Opdracht => Neem de tekst hieronder over het verplaatsen van lading volledig en letterlijk over.

10.7
Algemene waarschuwingen voor de verplaatsing van de lading
Raadpleeg het hoofdstuk "Veiligheidsnormen" voor de veilige werkprocedures in de verschillende
werkomstandigheden.
Respecteer steeds de veiligheidsregels, en vervoer de ladingen altijd evenwichtig en correct geplaatst zodat elk risico op
omkantelen wordt vermeden.
- AANDACHT
Tijdens het gebruik van de machine moet men zich strikt houden aan de respectievelijke diagrammen met het
draagvermogen van de machine met de uitrusting die op dat moment is gemonteerd.
- VERBOD
Het is absoluut verboden te werken als men niet in het bezit is van de respectievelijke diagrammen met
betrekking tot de uitrusting en tot de machine.
- VERBOD
Probeer geen werkzaamheden uit te voeren die boven de capaciteit van de gemonteerde uitrusting of van de
machine gaan qua belasting.
- VERBOD
De structuur en stabiliteit van de machine op geen enkele manier veranderen door contragewichten of eender
welk ander hulpmiddel te gebruiken.

Aangeleverde gegevens =>
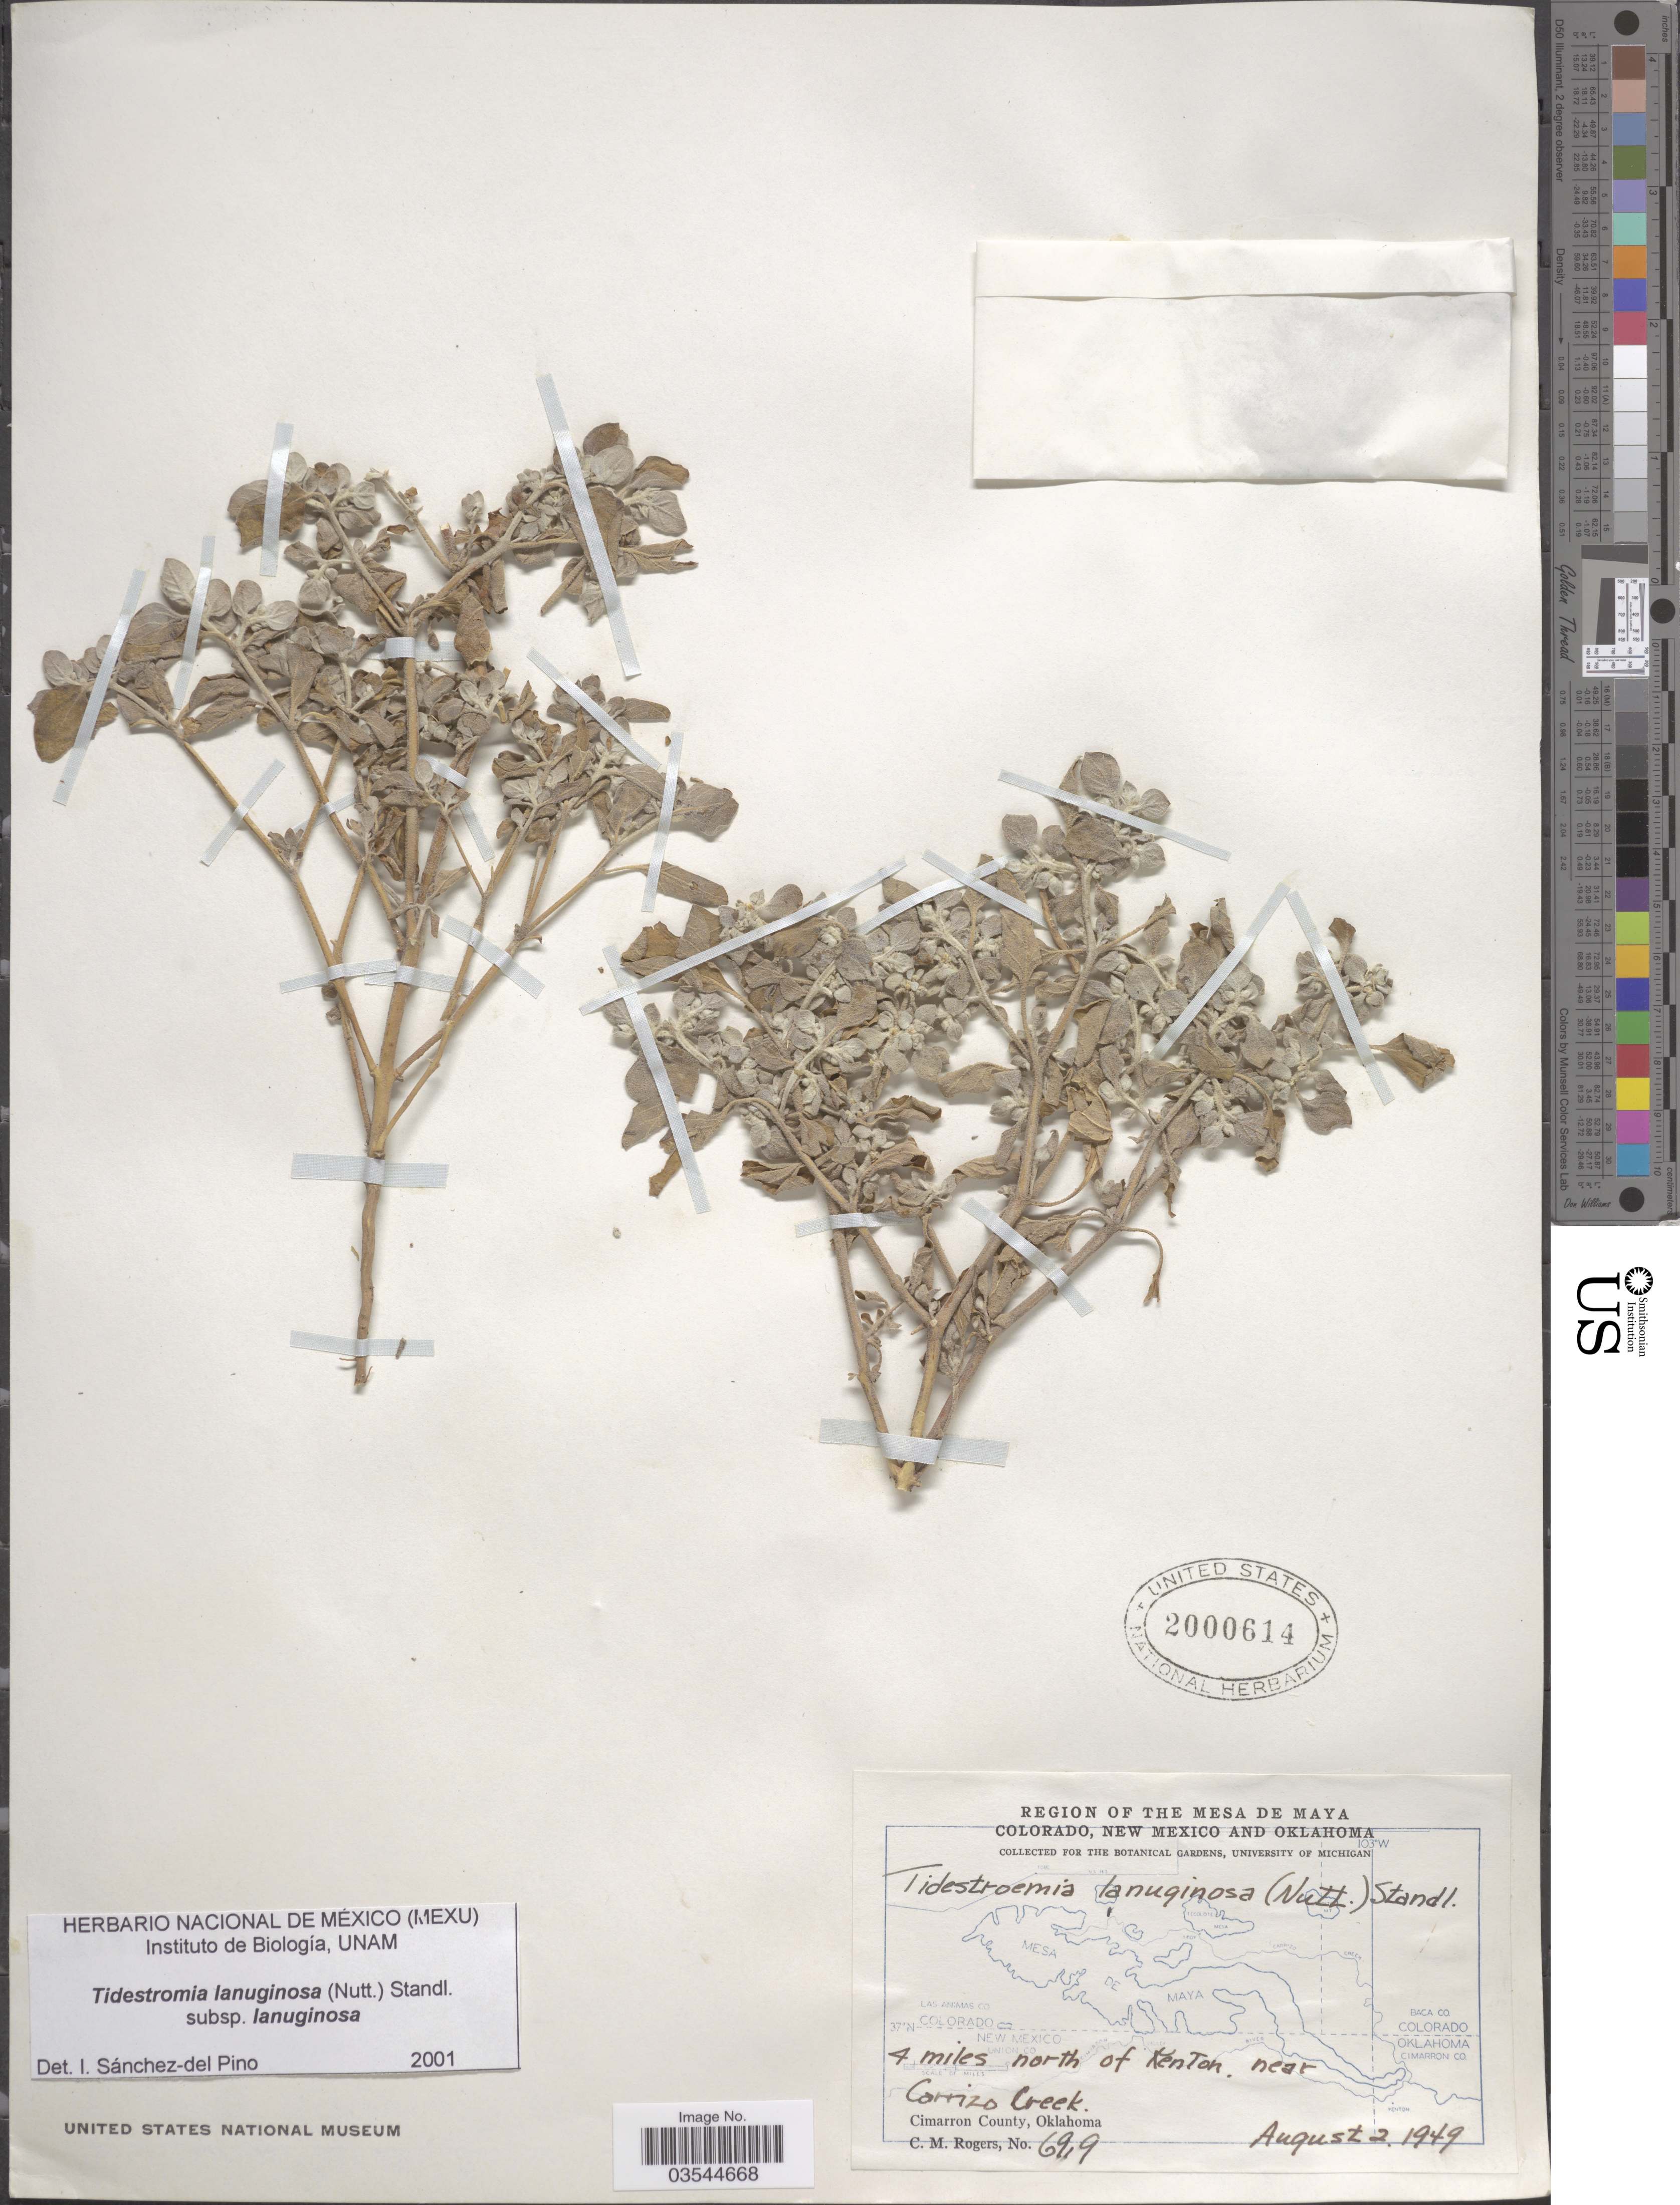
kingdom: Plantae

==

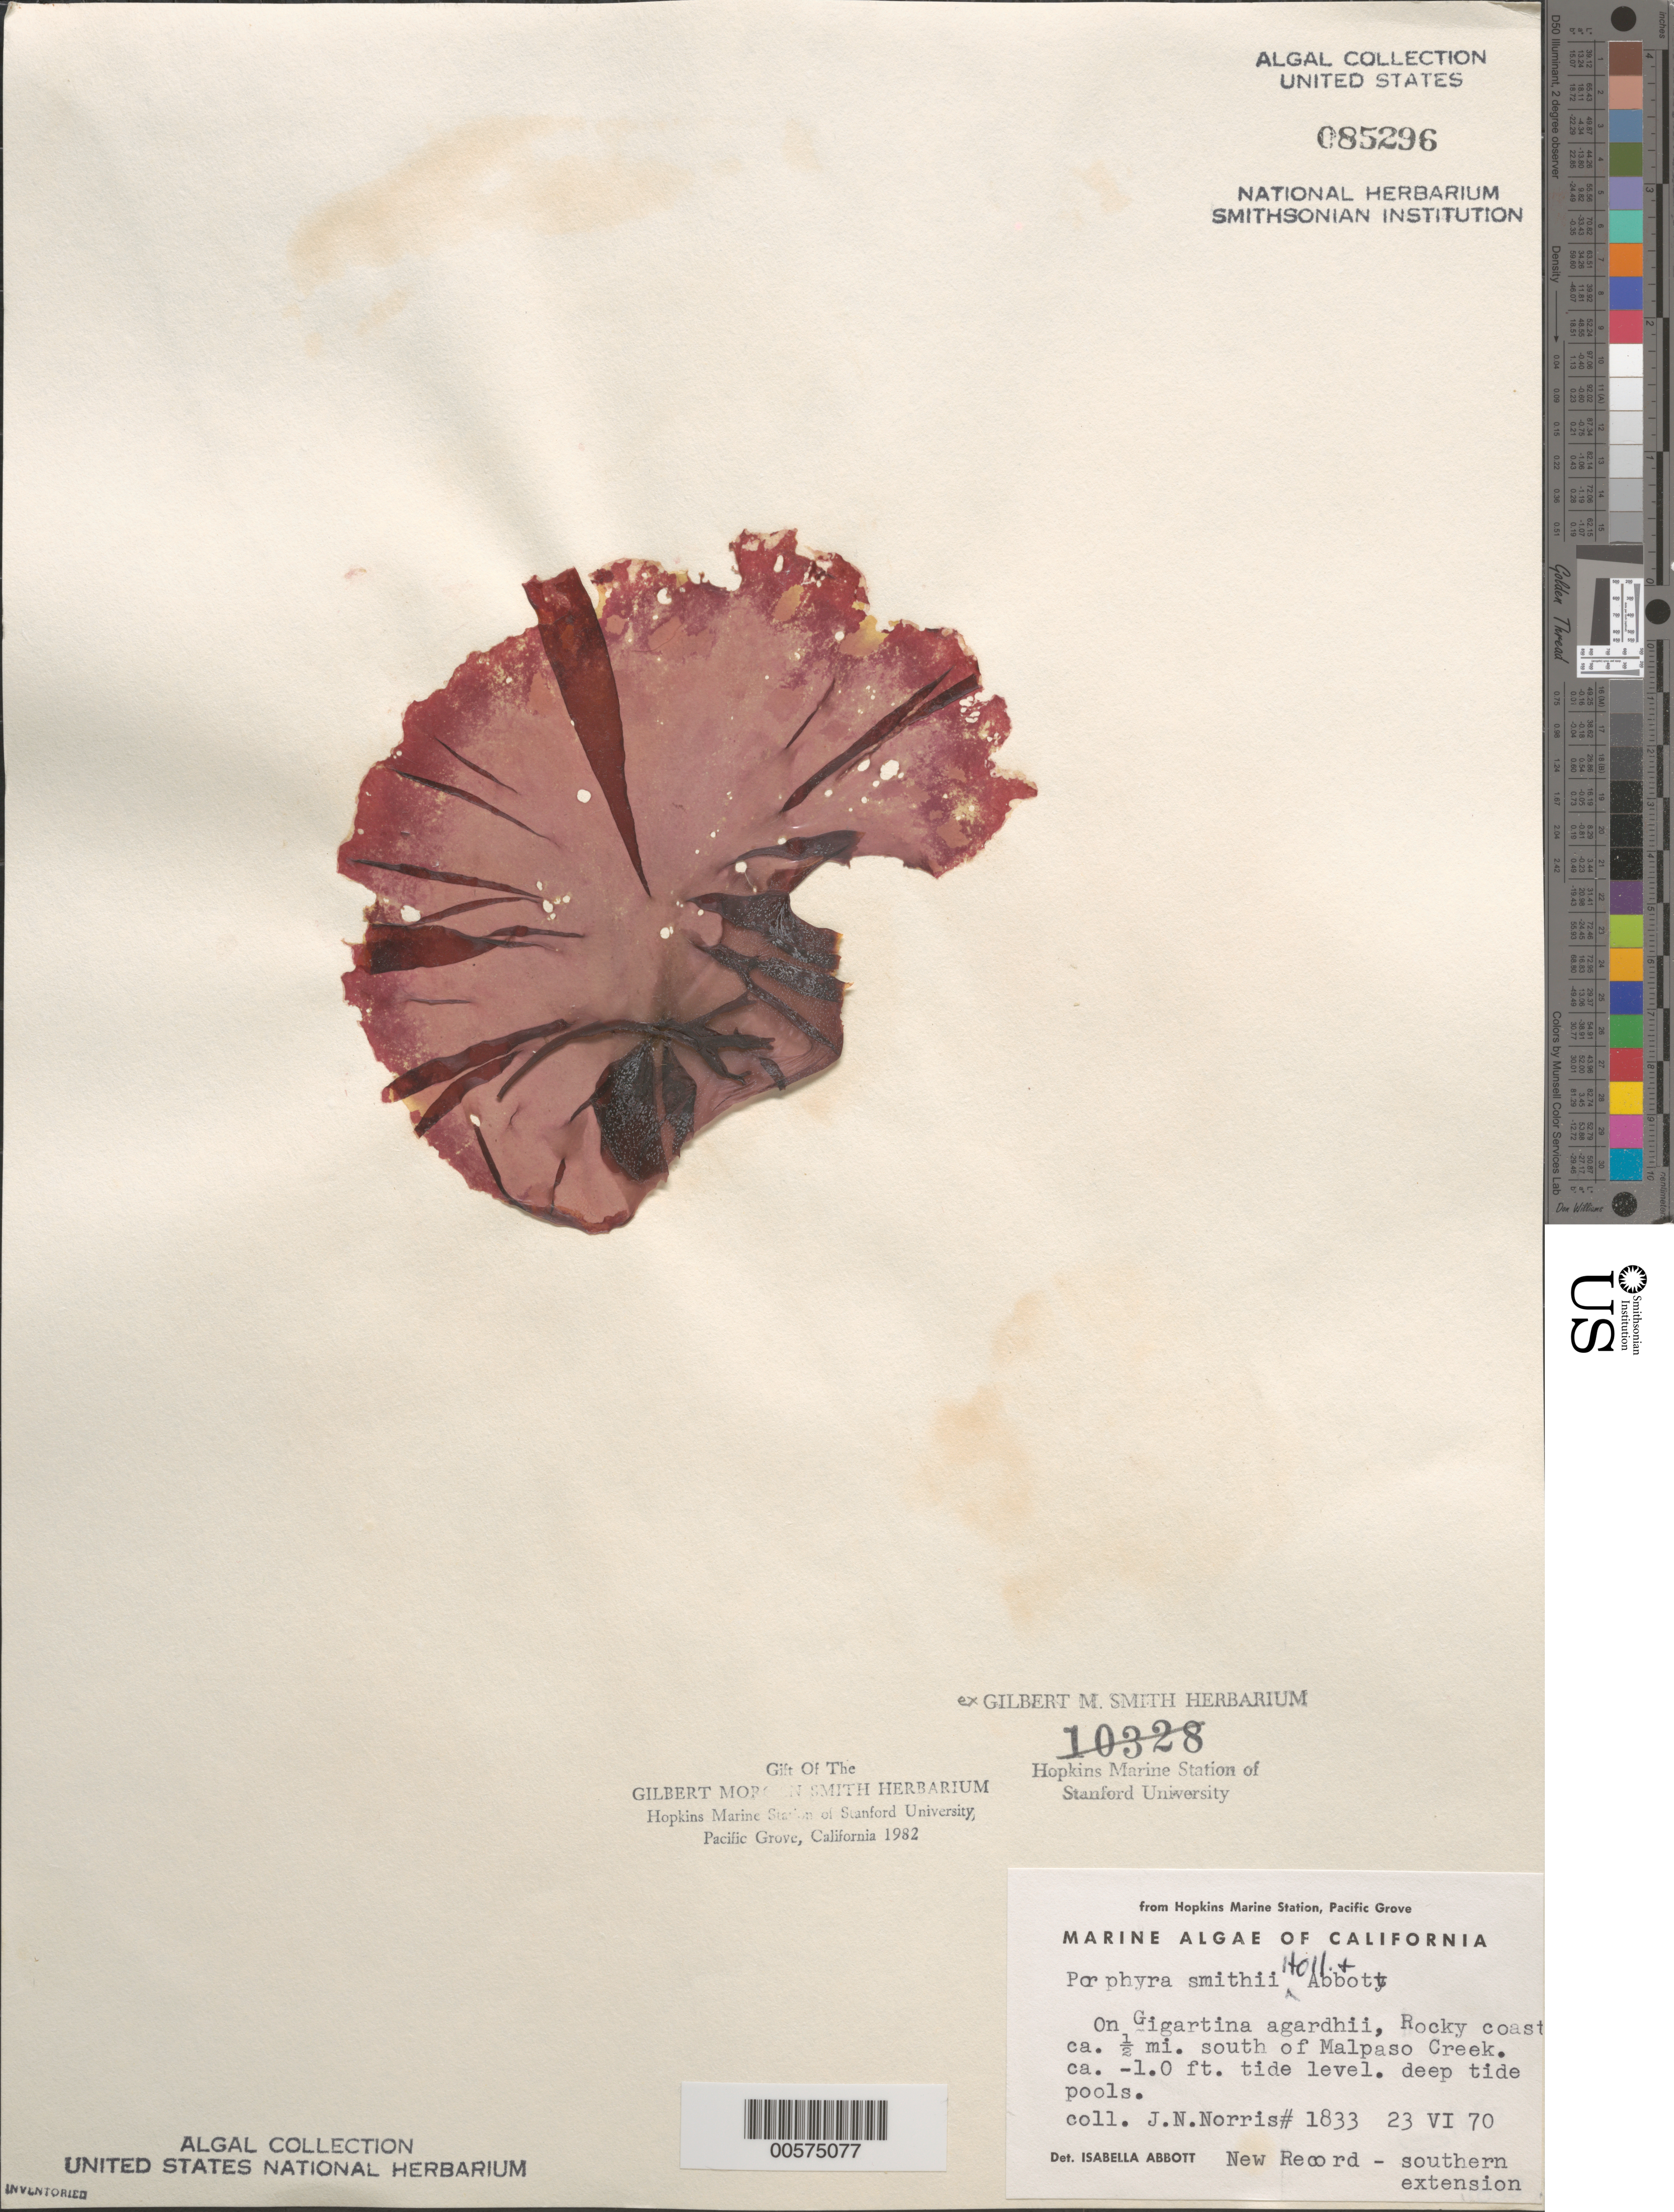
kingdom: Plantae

Antwoord =>
10.7
Algemene waarschuwingen voor de verplaatsing van de lading
Raadpleeg het hoofdstuk "Veiligheidsnormen" voor de veilige werkprocedures in de verschillende
werkomstandigheden.
Respecteer steeds de veiligheidsregels, en vervoer de ladingen altijd evenwichtig en correct geplaatst zodat elk risico op
omkantelen wordt vermeden.
- AANDACHT
Tijdens het gebruik van de machine moet men zich strikt houden aan de respectievelijke diagrammen met het
draagvermogen van de machine met de uitrusting die op dat moment is gemonteerd.
- VERBOD
Het is absoluut verboden te werken als men niet in het bezit is van de respectievelijke diagrammen met
betrekking tot de uitrusting en tot de machine.
- VERBOD
Probeer geen werkzaamheden uit te voeren die boven de capaciteit van de gemonteerde uitrusting of van de
machine gaan qua belasting.
- VERBOD
De structuur en stabiliteit van de machine op geen enkele manier veranderen door contragewichten of eender
welk ander hulpmiddel te gebruiken.